== Written tasks ==
[1] Count the lines in the rows below that contain the string "square", and give only the number.
[2] Write the next part of the Lincoln Chafee article below, picking up after its final sentence.

== Supplied text ==
----------------
Lincoln Chafee was the only Republican senator to vote against the Iraq War. Now neither a senator nor a Republican, the war is a major reason he is contemplating a run for the Democratic presidential nomination.

Although Iraq went unmentioned in a halting announcement video [1]of sorts, Chafee has said Hillary Clinton’s vote for the war is disqualifying and that the 2003 invasion helped trigger much of the chaos rippling through the rest of the world.

“I don’t think anybody should be president of the United States that made that mistake,” he told [2] the Washington Post. “It’s a huge mistake and we live with broad, broad ramifications today—of instability not only in the Middle East but far beyond and the loss of American credibility. There were no weapons of mass destruction.”

Chafee would be an unusual challenger. In just the last ten years, he has been a Republican, independent, and a Democrat. In fact, his announcement he was exploring the Democratic nomination came less than two years after he joined the party.

Nor would this be the first time the adjective “unusual” has been used to describe Chafee. Born to wealth and privilege, he was known for drug use and a lack of direction in his early years. He hailed from one of Rhode Island’s founding “five families [3].” His father, John Chafee, was perhaps the last great Rockfeller Republican.

After graduating from Brown University in 1975, he attended horseshoeing school in Montana and spent some seven years working at harness racetracks. He more or less blundered into politics, moving from a seat on the Warwick, R.I. city council–where was nicknamed “Missing Linc” and criticized for a lack of engagement with local issues–to the mayoralty, then the U.S. Senate upon his father’s death.

Rhode Island Republicans didn’t have a deep bench and the younger Chafee had expressed interest in running for the seat in 2000, when his father planned to retire. So the state’s GOP governor appointed him to fill out the remainder of the term.

Yet Chafee to a large extent followed in his father’s footsteps. He was elected to the Senate for a full term in his own right in 2000, where he became a high-profile liberal Republican. Control of the Senate briefly hung in the balance as Chafee considered switching parties, but another GOP liberal, Jim Jeffords of Vermont, jumped first.

Chafee beat a conservative primary challenger in 2006, but lost reelection in part because of the Iraq War he had voted against. He left the Republican Party and was elected governor of Rhode Island without the support of either party. He ended up with poor approval ratings and declined to run for reelection.

By most measures, Jim Webb would be the more credible antiwar challenger to Clinton, even with his well publicized misgivings [4] about the Iran deal. A fellow one-term senator, Webb has a formidable military background while the moppy-haired Chafee looks like he should either be attending classes at Brown or shoeing horses somewhere.
----------------
[Stored items from a collection]
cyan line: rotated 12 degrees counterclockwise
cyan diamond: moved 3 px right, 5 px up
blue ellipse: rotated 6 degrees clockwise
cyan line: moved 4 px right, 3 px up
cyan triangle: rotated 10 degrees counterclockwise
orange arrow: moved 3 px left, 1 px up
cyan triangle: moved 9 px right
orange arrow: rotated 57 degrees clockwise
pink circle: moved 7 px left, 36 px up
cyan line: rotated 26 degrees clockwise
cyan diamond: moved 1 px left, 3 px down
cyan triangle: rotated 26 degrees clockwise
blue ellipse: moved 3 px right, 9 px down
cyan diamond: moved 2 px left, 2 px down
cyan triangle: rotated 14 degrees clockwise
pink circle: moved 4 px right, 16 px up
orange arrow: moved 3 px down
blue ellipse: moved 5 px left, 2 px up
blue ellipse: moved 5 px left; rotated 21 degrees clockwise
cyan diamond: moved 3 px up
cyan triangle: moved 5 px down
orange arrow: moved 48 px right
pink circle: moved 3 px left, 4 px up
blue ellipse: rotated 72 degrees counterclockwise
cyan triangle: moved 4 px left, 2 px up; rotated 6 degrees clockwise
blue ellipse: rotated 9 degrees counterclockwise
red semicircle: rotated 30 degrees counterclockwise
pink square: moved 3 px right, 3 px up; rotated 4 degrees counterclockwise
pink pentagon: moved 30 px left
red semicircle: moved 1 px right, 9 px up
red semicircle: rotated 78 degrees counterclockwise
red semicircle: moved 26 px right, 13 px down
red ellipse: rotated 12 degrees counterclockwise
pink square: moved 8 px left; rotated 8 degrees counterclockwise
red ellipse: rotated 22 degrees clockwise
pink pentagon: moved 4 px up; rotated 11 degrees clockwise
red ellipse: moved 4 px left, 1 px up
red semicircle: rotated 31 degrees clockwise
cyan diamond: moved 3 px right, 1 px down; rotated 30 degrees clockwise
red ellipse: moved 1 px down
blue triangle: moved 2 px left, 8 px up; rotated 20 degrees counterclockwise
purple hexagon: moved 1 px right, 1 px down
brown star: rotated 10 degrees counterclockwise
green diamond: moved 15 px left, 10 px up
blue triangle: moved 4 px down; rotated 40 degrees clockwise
----------------
== The replies ==
[1] 2

[2]
In a 2001 New Republic profile [5], Michael Crowley compared Chafee to the Chauncy Gardner character in the Peter Sellers film Being There. It’s a backhanded compliment, as Gardner’s “simple aphorisms about gardening are misinterpreted as profound political insights.”

Chafee, however, has shown a willingness to actually criticize Clinton on foreign policy and her coziness to Wall Street in a way that Webb has hesitated to do and Martin O’Malley probably can’t if he is interested in a longer term career in the Democratic Party. And while Chafee was a Republican, he was never as conservative as Webb. In 2005, Clinton and Chafee had identical American Conservative Union ratings.

“She needs to be asked hard questions about her Iraq war vote and her tenure as Secretary of State and where she wants to take this country,” Chafee told [6]The Hill. “I think she’s tone deaf on some of these issues.”

On Iraq, in particular, he says, “I did my homework and I looked at the evidence….she got it wrong.” He is also not shy about tying the war to the rise of the Islamic State in Iraq and Syria.

The main reason Hillary Clinton did not win the Democratic nomination, and probably the presidency, in 2008 was that she voted for the Iraq War. It would be fitting if her main Democratic challenger were one of the seven Republicans who voted no.

W. James Antle III is managing editor of the Daily Caller and author of Devouring Freedom: Can Big Government Ever Be Stopped? [7]

Follow @jimantle [8]

24 Comments (Open | Close)

24 Comments To "Lincoln Chafee’s Clinton Critique Is Actually Compelling"

#1 Comment By Fran Macadam On April 27, 2015 @ 4:49 am

It’s as easy as ABC.

Anybody but Clinton

#2 Comment By Hibernian On April 27, 2015 @ 5:08 am

Challenging HRC from the Left? We need a President like that like we need a hole in the head.

#3 Comment By Of Course On April 27, 2015 @ 8:12 am

He’s right that HRC’s “yea” on Iraq is disqualifying, but then the list of her disqualifying atttributes and decisions is very long, and Chafee himself doesn’t bring much more to the table than opposition to Hillary.

#4 Comment By Brian On April 27, 2015 @ 9:26 am

Probably a pipe dream but I’d love to see Chafee challenge Clinton on a lot of these points on the debate stage. He’s well positioned to be a thorn in her side.

#5 Comment By Tzx4 On April 27, 2015 @ 9:26 am

“I don’t think anybody should be president of the United States that made that mistake,”. Allow me to take issue with that one.
On the surface, that is a damning statement, however, it rests on the assumption that she is not capable of learning from her mistakes. Personally, my mistakes in life are my most effective teachers.

#6 Comment By balconesfault On April 27, 2015 @ 10:01 am

It’s great that Chafee voted against the war. In my opinion, his vote is best compared not with Hillary – who voiced serious concerns about authorizing Bush to invade Iraq when she cast her vote – but with the Senator from his neighboring state, Joe Lieberman, who not only enthusiastically voted to authorize the war but seems to never for a day have regretted that vote.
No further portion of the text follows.